• **Task set**:
1 - According to the wildlife refuge text, what tree dominates the ridges of the Refuge?
2 - Please carry on the text about Piedmont National Wildlife Refuge past its last sentence.

• **Document extract**:
Protected area in Georgia, United States

Piedmont National Wildlife Refuge is a 35000 acre National Wildlife Refuge established in 1939 and located in central Georgia.

==Geology==
With respect to geologic setting, the Piedmont National Wildlife Refuge consists primarily of metamorphic rocks.

==Ecology==
The Refuge is primarily an upland forest dominated by loblolly pine on the ridges with hardwoods found along the creek bottoms and in scattered upland coves. Clear streams and beaver ponds provide ideal wetland habitat for wood ducks and other wetland dependent species.

The red-cockaded woodpecker, a native bird of the southern US, is an endangered species because the older age pine forests it requires for nesting and roosting have been cleared throughout most of its range. The Refuge currently has 50 active family groups. Prescribed burning and thinning are two forest management practices used to provide habitat for the red-cockaded woodpecker. Many migratory bird species, white-tailed deer, wild turkey, and other native wildlife benefit from these management practices. The diversity of habitats provides a haven for over 200 species of birds, including many species of neotropical songbirds, and 50 species of mammals.

• **Supplied information**:
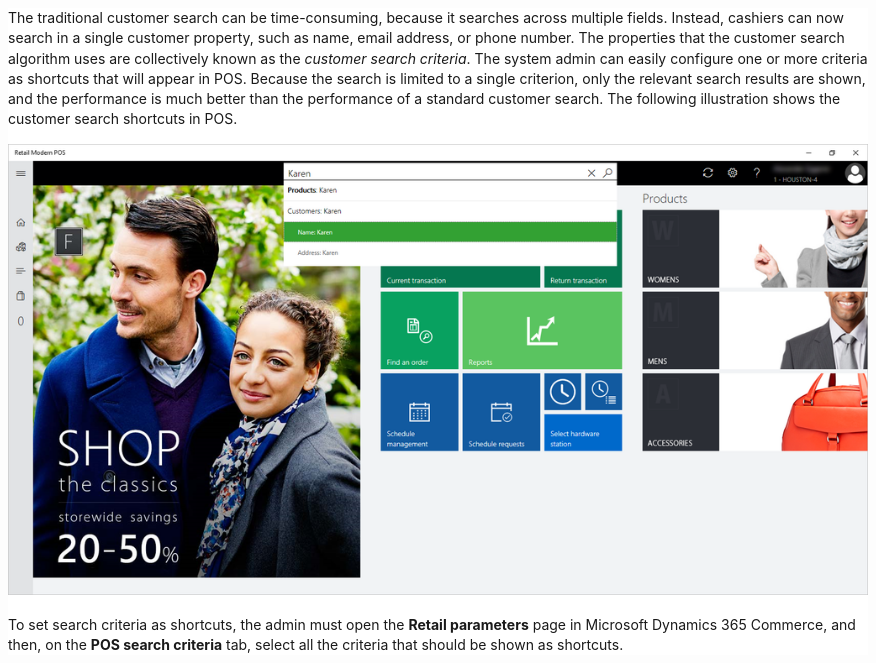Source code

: The traditional customer search can be time-consuming, because it searches across multiple fields. Instead, cashiers can now search in a single customer property, such as name, email address, or phone number. The properties that the customer search algorithm uses are collectively known as the *customer search criteria*. The system admin can easily configure one or more criteria as shortcuts that will appear in POS. Because the search is limited to a single criterion, only the relevant search results are shown, and the performance is much better than the performance of a standard customer search. The following illustration shows the customer search shortcuts in POS.

![Customer search shortcuts](./media/SearchShortcutsPOS.png "Customer search shortcuts")



To set search criteria as shortcuts, the admin must open the **Retail parameters** page in Microsoft Dynamics 365 Commerce, and then, on the **POS search criteria** tab, select all the criteria that should be shown as shortcuts.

• **Answers to the exercises**:
1 - Loblolly pine.

2 -
==Human history==
During the early 19th century the European settlers arrived in abundance and began to clear the land to plant a variety of crops. The settlers removed more than 90% of the forest. The continuous planting of cotton caused serious erosion and soil infertility. By the late 1870s they had abandoned more than a third of the land because the land could not sustain crops.

With the combination of soil infertility, the boll weevil outbreak on remaining cotton and the Great Depression, there was wholesale abandonment of the barren eroded land in the 1930s. By then all the top soil had washed away, leaving the red clay subsoil exposed. The refuge was established from this worn out abandoned farm land where few wildlife species remained. With good soil and forest conservation practices, the wildlife habitat began to improve. Today, through the efforts of the U.S. Fish & Wildlife Service, the refuge is once again a forest.